To ensure that this six-months’ notice provision is adhered to, the law stipulates that unlawful evictions will attract a penalty of Shs5m or a jail term of one year or both upon conviction.
Landlords are given some leeway because they can secure a court order to evict a client. But the devil is in the details; they must secure a court order. Now, Uganda’s judiciary is one of the many dysfunctional public institutions. The pending case backlog is several years behind. Several cases in Uganda take years to get disposed of. Now imagine a tenant awaiting a court order to vacate a house while the bank is knocking on the landlord’s door to pay up the mortgage.
The law states that landlords and tenants must sign tenancy agreements for rent transactions of over Shs500,000 with clear terms and conditions, which is a good thing as documentation helps in formalising each and every sector. This will also make it easier for government to collect rental tax, which has been elusive as they can ask for tenancy agreements straight from the tenant.
The law also states that a landlord must give a tenant 90 days’ notice about plans to increase rent. This is good because it allows a tenant ample time to find alternative space in case they are priced out by the new rate. This is as good as already in place as big land landlords sign agreements, which stipulate rental increment over time. In several cases tenants on signing say a three-year contract are notified that they will be a certain percentage increment after a particular period of time say a year or two and it is usually stipulated in the contract.
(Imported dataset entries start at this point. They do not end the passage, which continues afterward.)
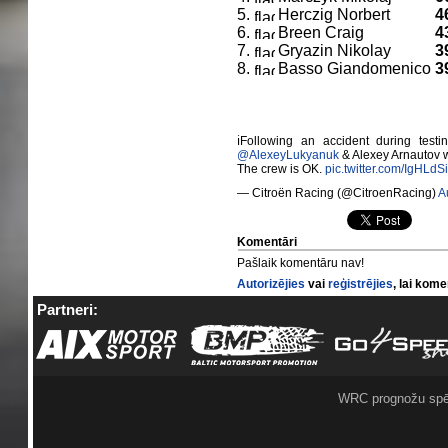
5.
Herczig Norbert
4
6.
Breen Craig
4
7.
Gryazin Nikolay
3
8.
Basso Giandomenico
3
ℹ️Following an accident during test
@AlexeyLukyanuk
& Alexey Arnautov wil
The crew is OK.
pic.twitter.com/IgHLdS
— Citroën Racing (@CitroenRacing)
A
Komentāri
Pašlaik komentāru nav!
Autorizējies
vai
reģistrējies
, lai kom
Partneri:
WRC prognožu spē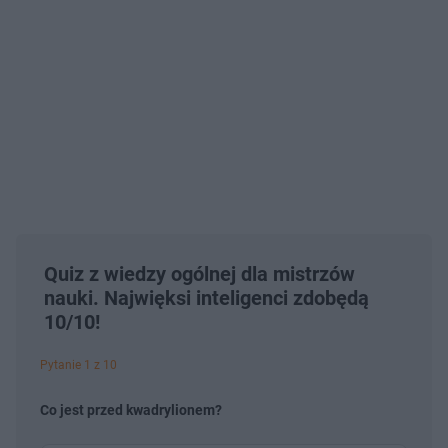
Quiz z wiedzy ogólnej dla mistrzów
nauki. Najwięksi inteligenci zdobędą
10/10!
Pytanie 1 z 10
Co jest przed kwadrylionem?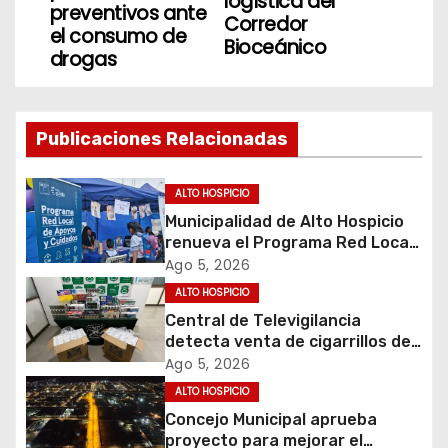
logística del
preventivos ante
Corredor
e
el consumo de
Bioceánico
drogas
g
a
Publicaciones Relacionadas
c
i
ALTO HOSPICIO
Municipalidad de Alto Hospicio
ó
renueva el Programa Red Local
de Apoyos y Cuidados
Ago 5, 2026
n
ALTO HOSPICIO
d
Central de Televigilancia
detecta venta de cigarrillos de
e
contrabando y permite
Ago 5, 2026
incautación de más de 3 mil
ALTO HOSPICIO
e
cajetillas
Concejo Municipal aprueba
proyecto para mejorar el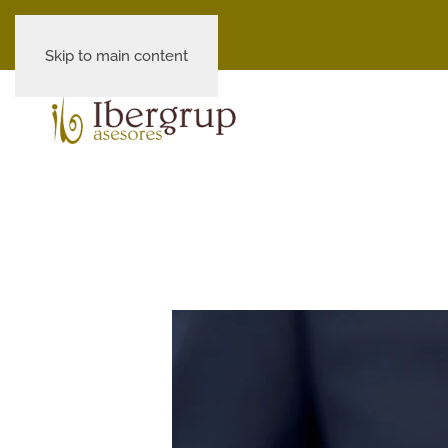
Skip to main content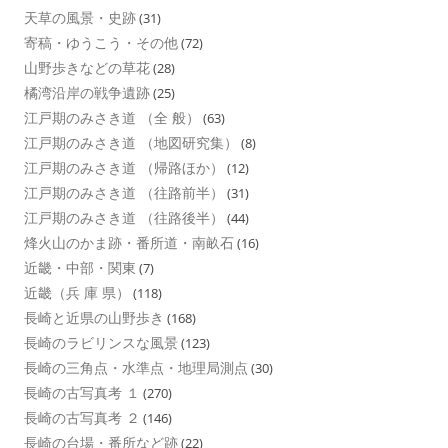
天草の風景・史跡
(31)
寄稿・ゆうこう・その他
(72)
山野歩きなどの草花
(28)
橘湾沿岸の戦争遺跡
(25)
江戸期のみさき道 （全 般）
(63)
江戸期のみさき道 （地図研究集）
(8)
江戸期のみさき道 （帰路ほか）
(12)
江戸期のみさき道 （往路前半）
(31)
江戸期のみさき道 （往路後半）
(44)
烽火山のかま跡・番所道・南畝石
(16)
近畿・中部・関東
(7)
近畿（兵 庫 県）
(118)
長崎と近県の山野歩き
(168)
長崎のラビリンスな風景
(123)
長崎の三角点・水準点・地理局測点
(30)
長崎の古写真考 １
(270)
長崎の古写真考 ２
(146)
長崎の台場・番所など跡
(22)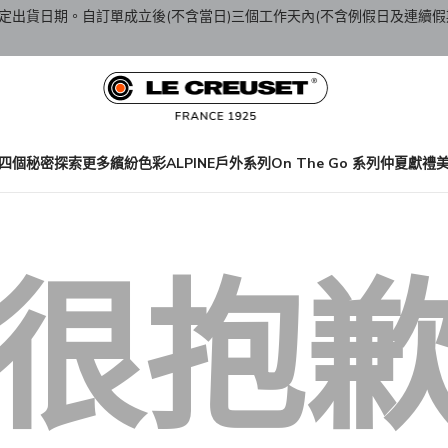
定出貨日期。自訂單成立後(不含當日)三個工作天內(不含例假日及連續假
四個秘密
探索更多繽紛色彩
ALPINE戶外系列
On The Go 系列
仲夏獻禮
很抱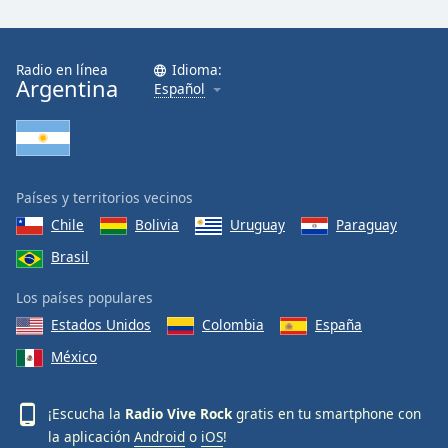
Font
Family
Radio en línea
Idioma:
Argentina
Español
Reset
Done
Close
Modal
Dialog
End
Países y territorios vecinos
of
Chile
Bolivia
Uruguay
Paraguay
dialog
Brasil
window.
Los países populares
Estados Unidos
Colombia
España
México
¡Escucha la
Radio Vive Rock
gratis en tu smartphone con
la aplicación
Android
o
iOS
!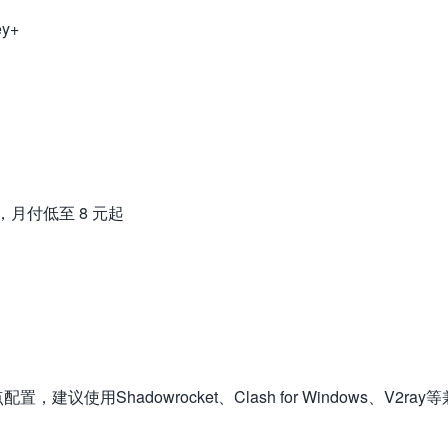
y+
月付低至 8 元起
Shadowrocket、Clash for Windows、V2ray等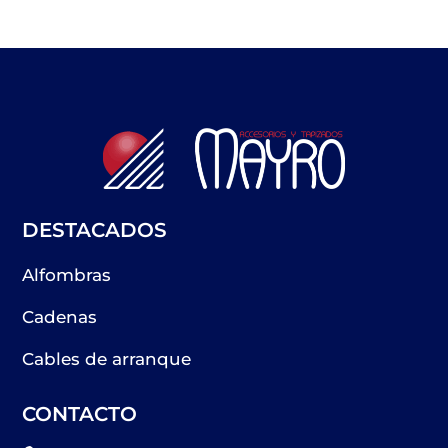
DESTACADOS
Alfombras
Cadenas
Cables de arranque
CONTACTO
Let’s be realistic: Local content should start from the production phase
When the bill was being debated in Parliament shortly before passed, the State Minister of Finance in charge of General Duties, Gabriel Ajedra was against the idea of compelling landlords to levy rent in Uganda shillings. Probably he has been exposed to the workings of finance and was advocating for a free market economy that Uganda practices.
However, Trade, Industry and Cooperatives minister, Amelia Kyambadde who has cut out a figure of a darling of traders (once pictured in a PR attempt of vending mangoes on Kampala streets to appear in solidarity with vendors who were being chased off the streets by KCCA) was unhappy that a fellow cabinet colleague was against the new law.
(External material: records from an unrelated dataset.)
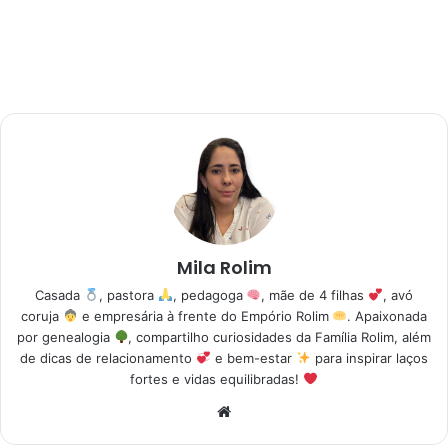
Mila Rolim
Casada
, pastora
, pedagoga
, mãe de 4 filhas
, avó
coruja
e empresária à frente do Empório Rolim
. Apaixonada
por genealogia
, compartilho curiosidades da Família Rolim, além
de dicas de relacionamento
e bem-estar
para inspirar laços
fortes e vidas equilibradas!
Website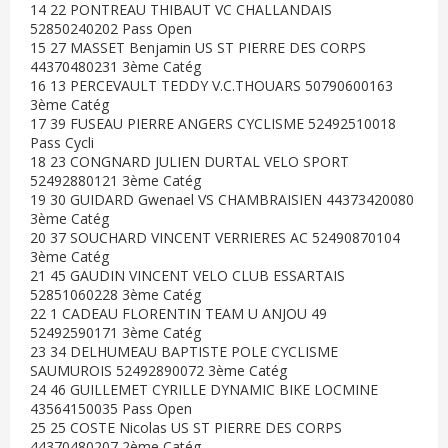
14 22 PONTREAU THIBAUT VC CHALLANDAIS
52850240202 Pass Open
15 27 MASSET Benjamin US ST PIERRE DES CORPS
44370480231 3ème Catég
16 13 PERCEVAULT TEDDY V.C.THOUARS 50790600163
3ème Catég
17 39 FUSEAU PIERRE ANGERS CYCLISME 52492510018
Pass Cycli
18 23 CONGNARD JULIEN DURTAL VELO SPORT
52492880121 3ème Catég
19 30 GUIDARD Gwenael VS CHAMBRAISIEN 44373420080
3ème Catég
20 37 SOUCHARD VINCENT VERRIERES AC 52490870104
3ème Catég
21 45 GAUDIN VINCENT VELO CLUB ESSARTAIS
52851060228 3ème Catég
22 1 CADEAU FLORENTIN TEAM U ANJOU 49
52492590171 3ème Catég
23 34 DELHUMEAU BAPTISTE POLE CYCLISME
SAUMUROIS 52492890072 3ème Catég
24 46 GUILLEMET CYRILLE DYNAMIC BIKE LOCMINE
43564150035 Pass Open
25 25 COSTE Nicolas US ST PIERRE DES CORPS
44370480207 2ème Catég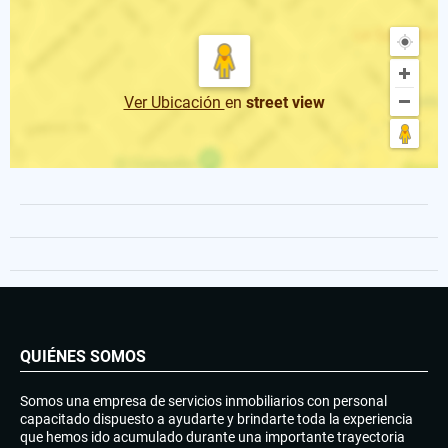
Ver Ubicación
en
street view
QUIÉNES SOMOS
Somos una empresa de servicios inmobiliarios con personal
capacitado dispuesto a ayudarte y brindarte toda la experiencia
que hemos ido acumulado durante una importante trayectoria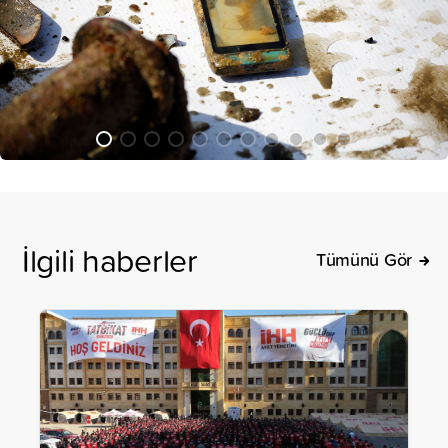
İlgili haberler
Tümünü Gör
“Uganda is a sovereign state and I think we need to strengthen our currency, we’re advocating for local content then I think we need to be consistent. Two, my colleague in finance should be protecting our currency,” Kyambadde said. What she perhaps forgot was that the traders she is advocating for rarely sell Ugandan made commodities. Arcades are littered with low quality items and knock offs of popular brands imported from China. Traders are importing containers of Niki instead of Nike, Redbook instead of Reebok and Belungiaca instead of the Balenciaga brand that is popular among the youths. Samhung phones instead of Samsung are in plenty. If these traders are empowered to produce quality items locally, then the ripple effect of stabilising the economy will be felt and they won’t bother, which currency their landlords ask them to pay rent.
Museveni knows that charging rent in shillings with a volatile dollar will cause a snowball effect to the already weak economy and it could bring it on its knees. He knows better to sign the Landlords and Tenants Bill into law. But as a politician, he must let the traders feel they are winning something. In reality, it is dangerous for the economy. Already there are tell-tale signs that cabinet is divided on the matter as it turned out when ministers were on opposing terms over the matter on the floor of Parliament.